- _PROBLEM STATEMENT_:
Write out the records from the line with "Cenovka – vejce –" through the line with "Sendero de la Hoz de Alarcón, Alarcón", swapping "Cenovka" for "Ceník" and changing nothing else. Leave the pictures out.

- _DATA_:
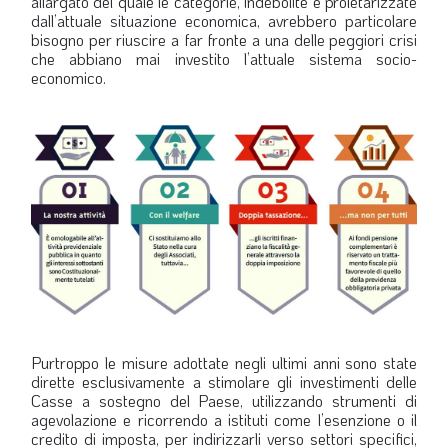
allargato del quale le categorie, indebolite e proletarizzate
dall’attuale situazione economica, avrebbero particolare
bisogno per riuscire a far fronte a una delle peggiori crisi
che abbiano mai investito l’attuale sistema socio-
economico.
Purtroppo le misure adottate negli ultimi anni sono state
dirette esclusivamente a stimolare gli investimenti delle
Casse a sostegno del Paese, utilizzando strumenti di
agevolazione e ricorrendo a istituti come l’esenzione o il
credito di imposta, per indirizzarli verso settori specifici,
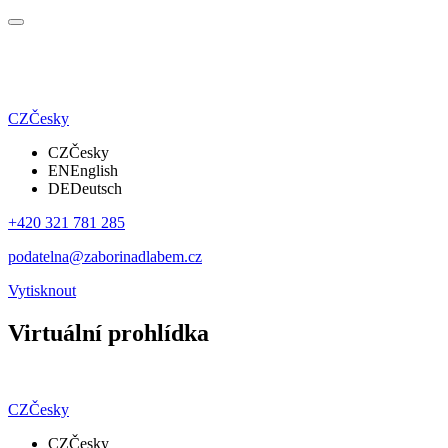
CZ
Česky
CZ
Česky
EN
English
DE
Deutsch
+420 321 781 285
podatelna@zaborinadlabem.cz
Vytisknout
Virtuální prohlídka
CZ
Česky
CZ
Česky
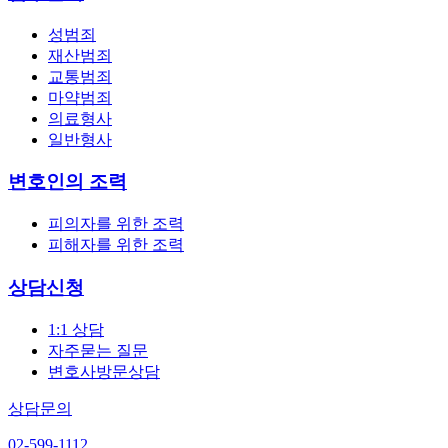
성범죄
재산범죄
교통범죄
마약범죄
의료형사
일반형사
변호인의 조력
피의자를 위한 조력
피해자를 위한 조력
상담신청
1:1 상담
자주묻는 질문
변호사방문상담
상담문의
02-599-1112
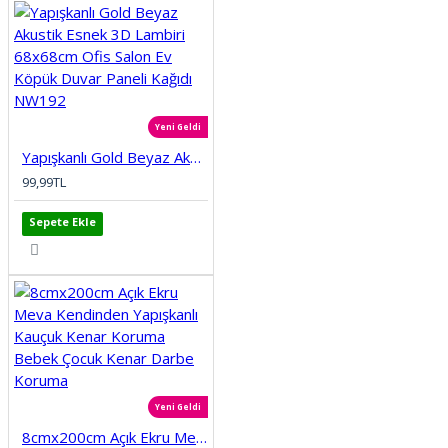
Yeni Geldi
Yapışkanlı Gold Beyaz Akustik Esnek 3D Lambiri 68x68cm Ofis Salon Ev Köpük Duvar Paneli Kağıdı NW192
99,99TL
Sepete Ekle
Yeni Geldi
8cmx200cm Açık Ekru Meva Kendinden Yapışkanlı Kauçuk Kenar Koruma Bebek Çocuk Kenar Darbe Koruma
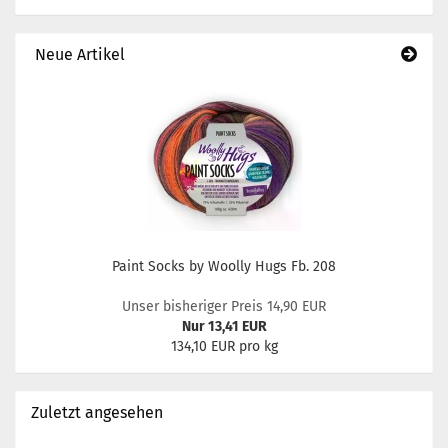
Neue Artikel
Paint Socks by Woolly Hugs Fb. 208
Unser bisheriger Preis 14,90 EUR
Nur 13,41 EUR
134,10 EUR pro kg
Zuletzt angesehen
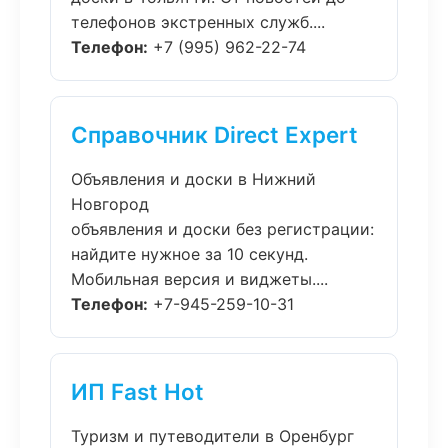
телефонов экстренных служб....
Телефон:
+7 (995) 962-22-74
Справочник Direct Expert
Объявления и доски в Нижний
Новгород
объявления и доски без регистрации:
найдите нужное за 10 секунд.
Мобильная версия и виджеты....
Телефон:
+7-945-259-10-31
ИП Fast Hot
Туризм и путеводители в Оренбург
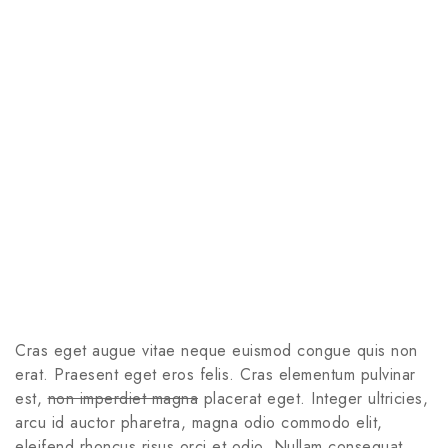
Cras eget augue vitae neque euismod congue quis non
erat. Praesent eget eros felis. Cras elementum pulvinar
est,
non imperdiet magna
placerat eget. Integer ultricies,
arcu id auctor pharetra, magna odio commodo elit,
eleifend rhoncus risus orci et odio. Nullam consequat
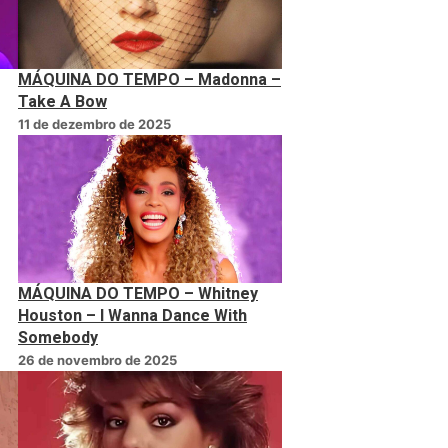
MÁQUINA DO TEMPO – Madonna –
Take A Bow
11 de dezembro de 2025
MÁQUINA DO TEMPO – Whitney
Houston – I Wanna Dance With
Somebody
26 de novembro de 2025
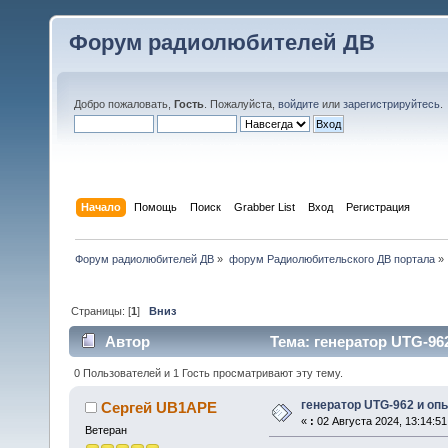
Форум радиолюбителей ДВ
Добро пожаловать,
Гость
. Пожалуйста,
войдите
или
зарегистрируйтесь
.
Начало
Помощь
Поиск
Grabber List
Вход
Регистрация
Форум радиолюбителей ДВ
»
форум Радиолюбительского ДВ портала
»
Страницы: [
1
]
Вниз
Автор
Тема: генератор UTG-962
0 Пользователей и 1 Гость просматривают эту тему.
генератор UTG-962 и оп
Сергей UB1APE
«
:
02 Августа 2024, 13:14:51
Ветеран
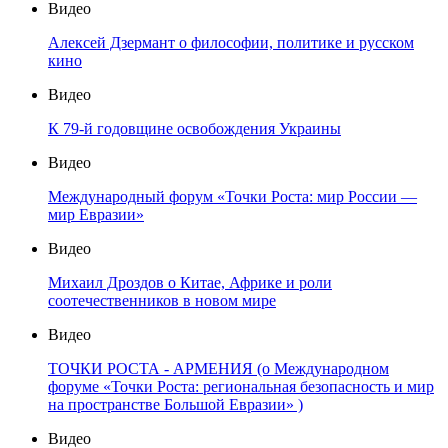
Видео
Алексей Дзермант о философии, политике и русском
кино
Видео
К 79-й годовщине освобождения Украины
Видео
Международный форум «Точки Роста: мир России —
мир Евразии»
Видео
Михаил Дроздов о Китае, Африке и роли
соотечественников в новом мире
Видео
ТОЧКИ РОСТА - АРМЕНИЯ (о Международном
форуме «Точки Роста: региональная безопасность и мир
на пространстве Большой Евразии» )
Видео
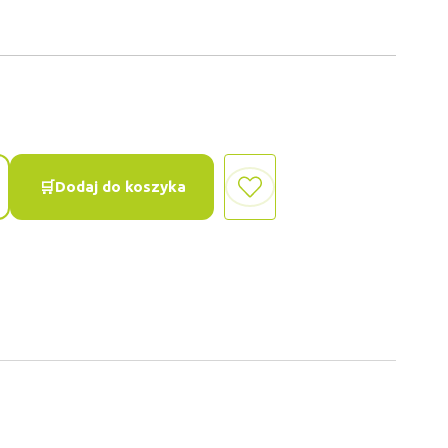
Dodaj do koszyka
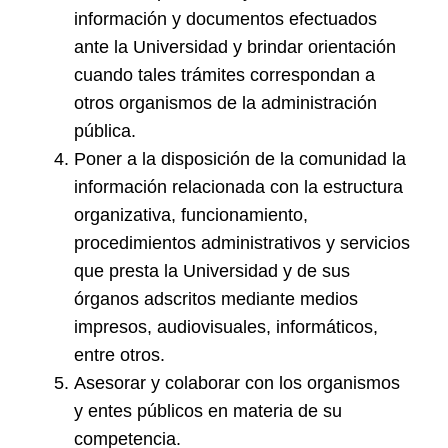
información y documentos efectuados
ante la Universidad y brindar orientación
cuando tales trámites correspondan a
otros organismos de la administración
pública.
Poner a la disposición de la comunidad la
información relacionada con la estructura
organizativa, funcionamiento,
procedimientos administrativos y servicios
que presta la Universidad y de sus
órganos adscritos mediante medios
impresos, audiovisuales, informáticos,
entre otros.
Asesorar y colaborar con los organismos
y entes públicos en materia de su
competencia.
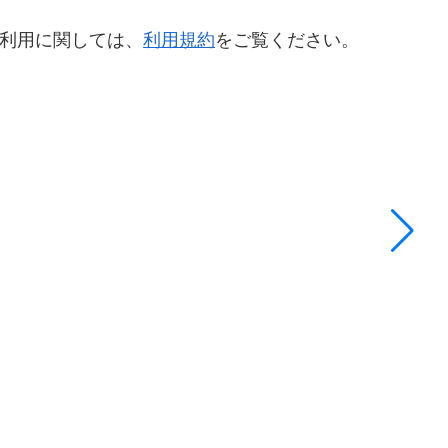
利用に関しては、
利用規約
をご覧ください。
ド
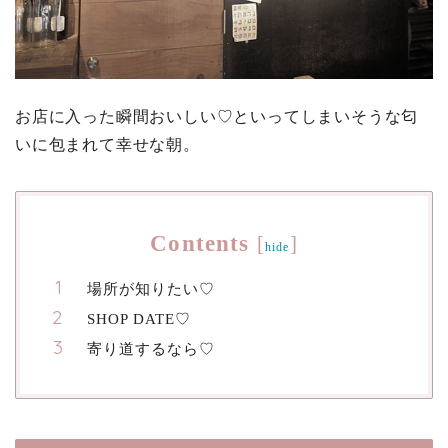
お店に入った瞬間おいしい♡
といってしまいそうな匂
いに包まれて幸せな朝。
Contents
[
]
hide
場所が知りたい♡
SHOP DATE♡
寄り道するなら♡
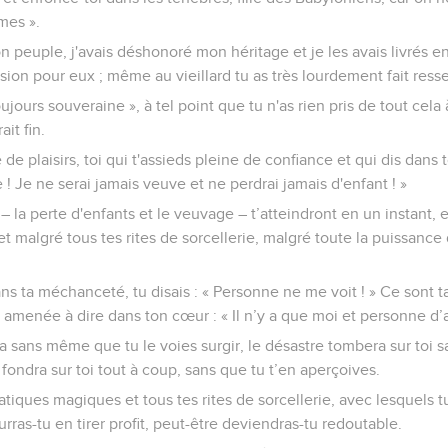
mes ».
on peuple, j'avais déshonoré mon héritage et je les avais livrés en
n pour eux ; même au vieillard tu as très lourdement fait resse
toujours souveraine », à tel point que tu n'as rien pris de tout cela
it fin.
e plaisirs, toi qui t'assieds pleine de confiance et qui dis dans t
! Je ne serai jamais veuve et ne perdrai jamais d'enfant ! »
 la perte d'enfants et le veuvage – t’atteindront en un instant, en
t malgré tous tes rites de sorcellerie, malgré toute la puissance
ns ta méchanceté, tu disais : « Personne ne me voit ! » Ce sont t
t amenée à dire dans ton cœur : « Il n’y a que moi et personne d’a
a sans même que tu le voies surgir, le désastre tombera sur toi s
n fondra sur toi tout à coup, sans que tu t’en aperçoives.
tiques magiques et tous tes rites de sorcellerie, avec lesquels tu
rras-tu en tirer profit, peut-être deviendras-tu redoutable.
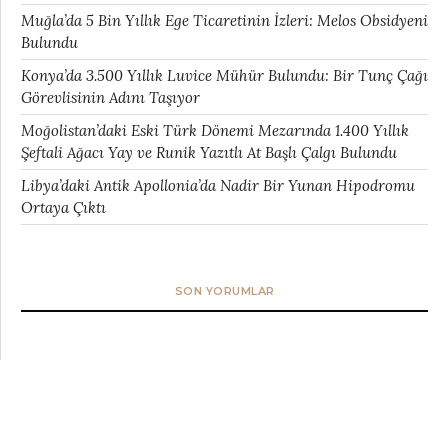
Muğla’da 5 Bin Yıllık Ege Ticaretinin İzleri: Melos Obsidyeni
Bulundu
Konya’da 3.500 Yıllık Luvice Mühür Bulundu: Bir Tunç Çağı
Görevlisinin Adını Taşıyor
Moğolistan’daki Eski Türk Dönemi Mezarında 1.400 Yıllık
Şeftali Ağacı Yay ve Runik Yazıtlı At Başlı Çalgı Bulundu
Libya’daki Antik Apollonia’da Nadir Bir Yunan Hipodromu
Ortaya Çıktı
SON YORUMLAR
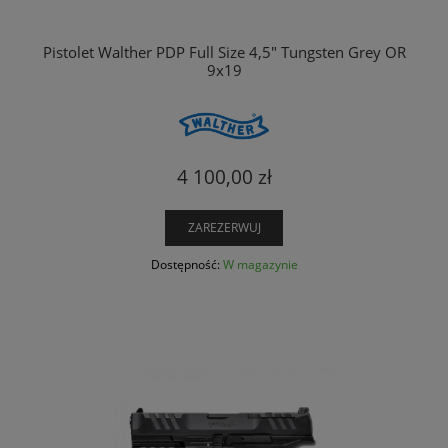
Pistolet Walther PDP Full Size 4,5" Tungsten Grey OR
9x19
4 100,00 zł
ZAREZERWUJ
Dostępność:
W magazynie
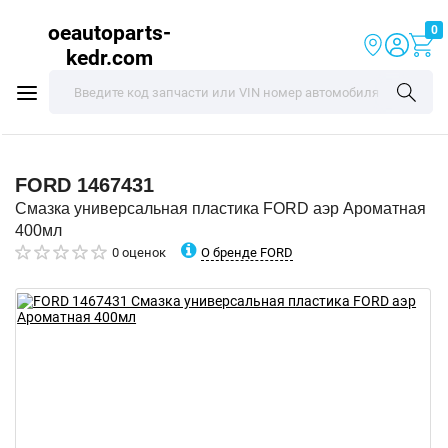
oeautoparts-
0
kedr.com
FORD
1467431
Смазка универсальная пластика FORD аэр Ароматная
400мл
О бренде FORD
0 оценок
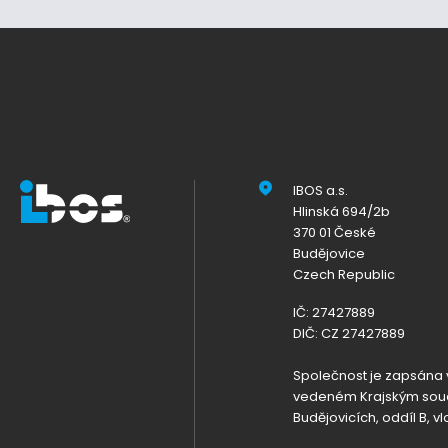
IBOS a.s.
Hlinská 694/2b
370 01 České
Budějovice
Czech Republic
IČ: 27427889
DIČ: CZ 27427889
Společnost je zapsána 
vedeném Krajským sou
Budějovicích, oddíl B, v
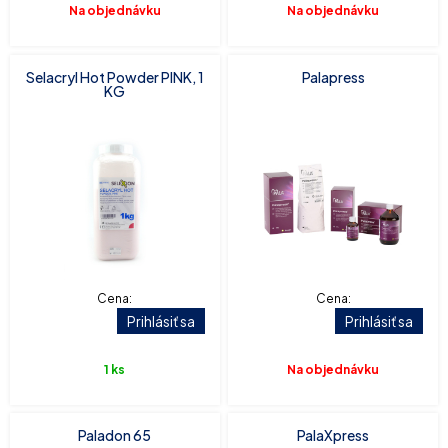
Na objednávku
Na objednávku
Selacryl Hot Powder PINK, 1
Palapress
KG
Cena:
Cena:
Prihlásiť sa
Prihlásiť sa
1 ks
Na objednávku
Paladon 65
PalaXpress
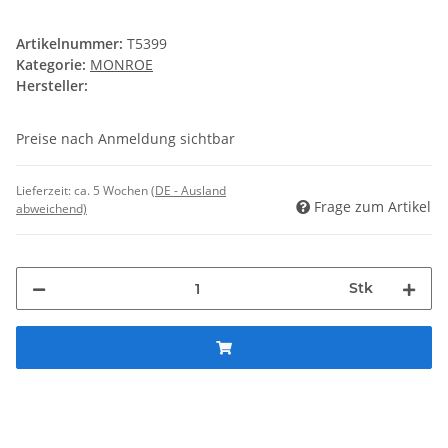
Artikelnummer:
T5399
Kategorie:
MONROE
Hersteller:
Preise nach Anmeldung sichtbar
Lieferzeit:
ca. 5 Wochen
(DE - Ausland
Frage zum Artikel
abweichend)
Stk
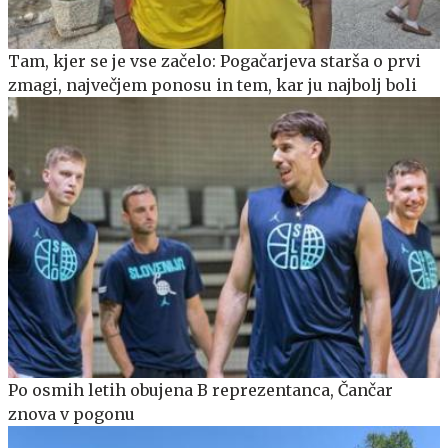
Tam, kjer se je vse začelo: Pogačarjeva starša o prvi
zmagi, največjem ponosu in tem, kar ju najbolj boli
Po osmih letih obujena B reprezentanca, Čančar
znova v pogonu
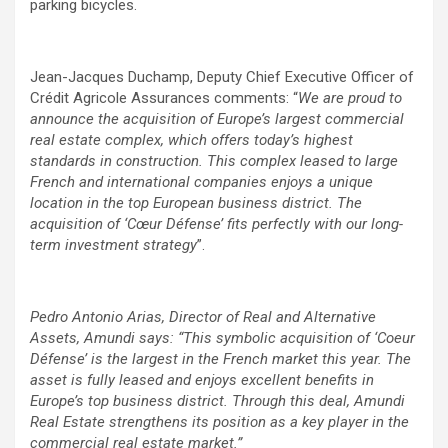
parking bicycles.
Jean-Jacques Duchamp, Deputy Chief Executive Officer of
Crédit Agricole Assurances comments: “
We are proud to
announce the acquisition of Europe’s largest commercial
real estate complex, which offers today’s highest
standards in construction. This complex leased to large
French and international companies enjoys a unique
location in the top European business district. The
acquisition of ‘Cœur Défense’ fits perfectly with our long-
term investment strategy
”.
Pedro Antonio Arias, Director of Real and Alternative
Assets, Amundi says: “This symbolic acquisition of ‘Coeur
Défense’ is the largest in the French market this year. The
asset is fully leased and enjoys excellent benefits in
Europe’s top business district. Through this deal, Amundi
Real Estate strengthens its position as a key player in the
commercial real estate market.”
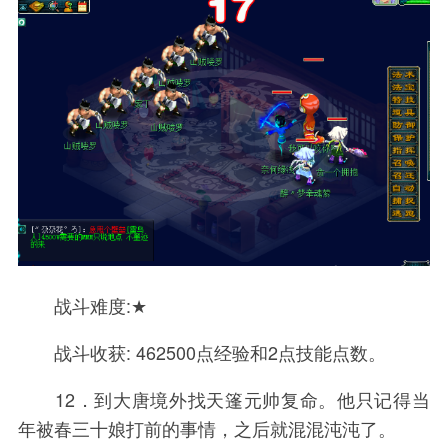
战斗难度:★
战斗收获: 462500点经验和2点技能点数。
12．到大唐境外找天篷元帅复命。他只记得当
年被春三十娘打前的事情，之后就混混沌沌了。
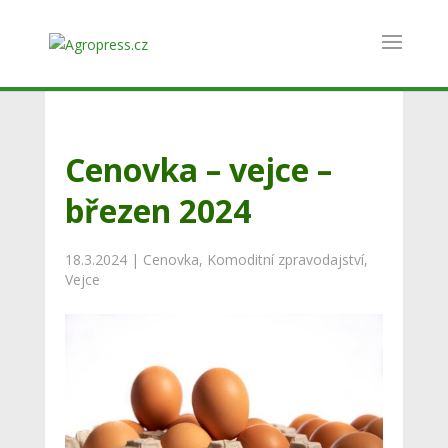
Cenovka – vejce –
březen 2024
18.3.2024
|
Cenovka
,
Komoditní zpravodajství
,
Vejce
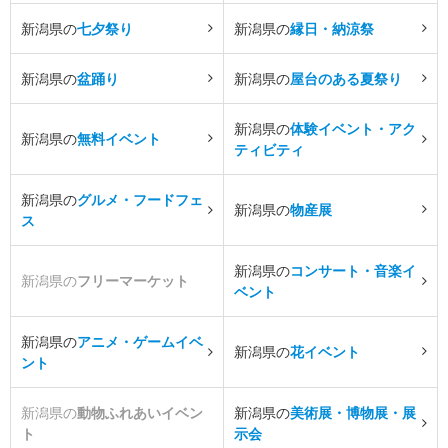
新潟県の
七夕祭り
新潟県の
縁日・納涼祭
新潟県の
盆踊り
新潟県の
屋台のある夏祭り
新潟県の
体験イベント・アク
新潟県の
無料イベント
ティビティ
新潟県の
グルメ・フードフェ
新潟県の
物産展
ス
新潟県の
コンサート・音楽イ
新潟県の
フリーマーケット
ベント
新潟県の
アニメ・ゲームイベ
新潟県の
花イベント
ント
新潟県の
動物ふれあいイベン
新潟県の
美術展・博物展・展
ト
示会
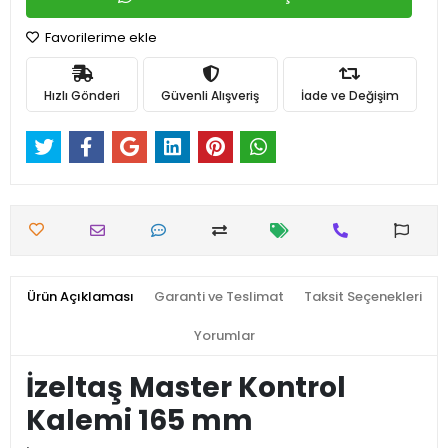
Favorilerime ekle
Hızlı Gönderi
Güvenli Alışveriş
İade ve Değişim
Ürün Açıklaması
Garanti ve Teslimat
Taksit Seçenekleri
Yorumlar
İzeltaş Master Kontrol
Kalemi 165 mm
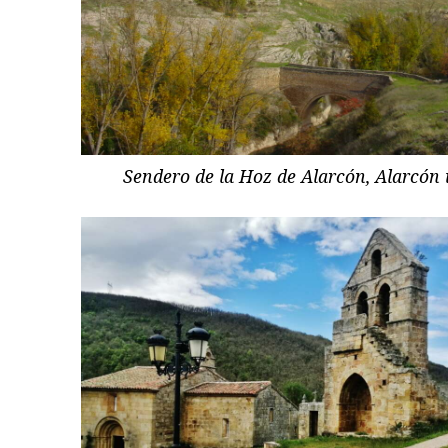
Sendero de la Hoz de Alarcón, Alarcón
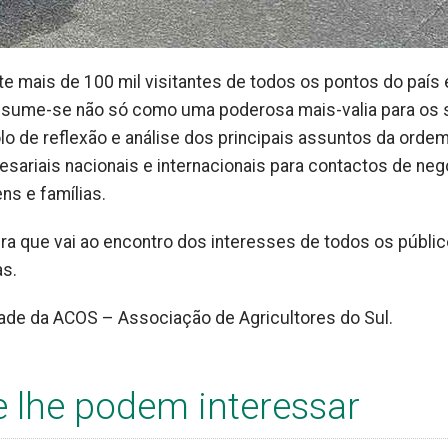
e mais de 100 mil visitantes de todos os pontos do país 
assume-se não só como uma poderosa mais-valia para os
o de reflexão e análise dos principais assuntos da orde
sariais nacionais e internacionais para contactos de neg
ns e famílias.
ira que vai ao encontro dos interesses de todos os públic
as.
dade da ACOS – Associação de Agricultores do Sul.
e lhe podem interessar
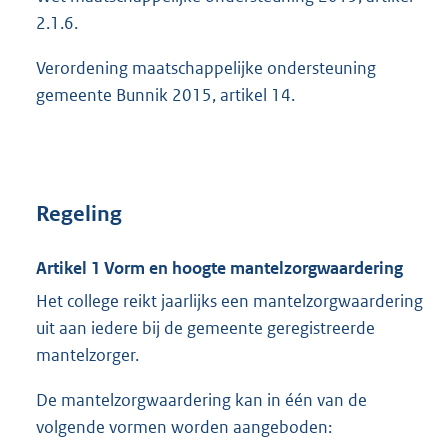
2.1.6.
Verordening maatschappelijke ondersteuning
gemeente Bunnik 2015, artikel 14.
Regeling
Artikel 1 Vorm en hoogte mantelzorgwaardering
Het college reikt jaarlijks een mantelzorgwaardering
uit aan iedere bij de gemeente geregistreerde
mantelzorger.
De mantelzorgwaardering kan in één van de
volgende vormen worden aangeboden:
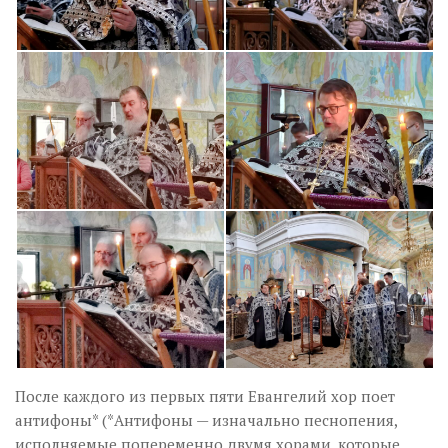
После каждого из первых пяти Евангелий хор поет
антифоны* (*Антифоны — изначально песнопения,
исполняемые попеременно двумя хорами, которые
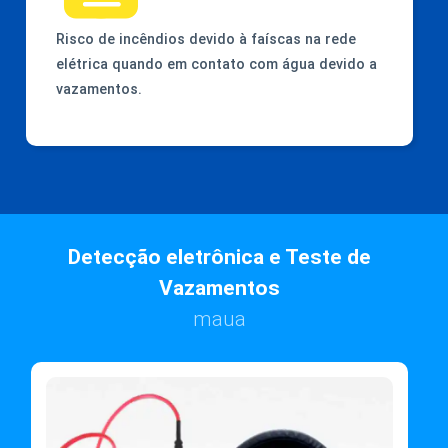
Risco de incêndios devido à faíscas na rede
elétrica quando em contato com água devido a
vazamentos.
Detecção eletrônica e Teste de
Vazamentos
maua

- _REPLY_:
Ceník – vejce –
březen 2024
18.3.2024
|
Ceník
,
Komoditní zpravodajství
,
Vejce
新潟県の
七夕祭り
新潟県の
縁日・納涼祭
新潟県の
盆踊り
新潟県の
屋台のある夏祭り
新潟県の
体験イベント・アク
新潟県の
無料イベント
ティビティ
新潟県の
グルメ・フードフェ
新潟県の
物産展
ス
新潟県の
コンサート・音楽イ
新潟県の
フリーマーケット
ベント
新潟県の
アニメ・ゲームイベ
新潟県の
花イベント
ント
新潟県の
動物ふれあいイベン
新潟県の
美術展・博物展・展
ト
示会
Favorilerime ekle
Hızlı Gönderi
Güvenli Alışveriş
İade ve Değişim
Ürün Açıklaması
Garanti ve Teslimat
Taksit Seçenekleri
Yorumlar
İzeltaş Master Kontrol
Kalemi 165 mm
Sendero de la Hoz de Alarcón, Alarcón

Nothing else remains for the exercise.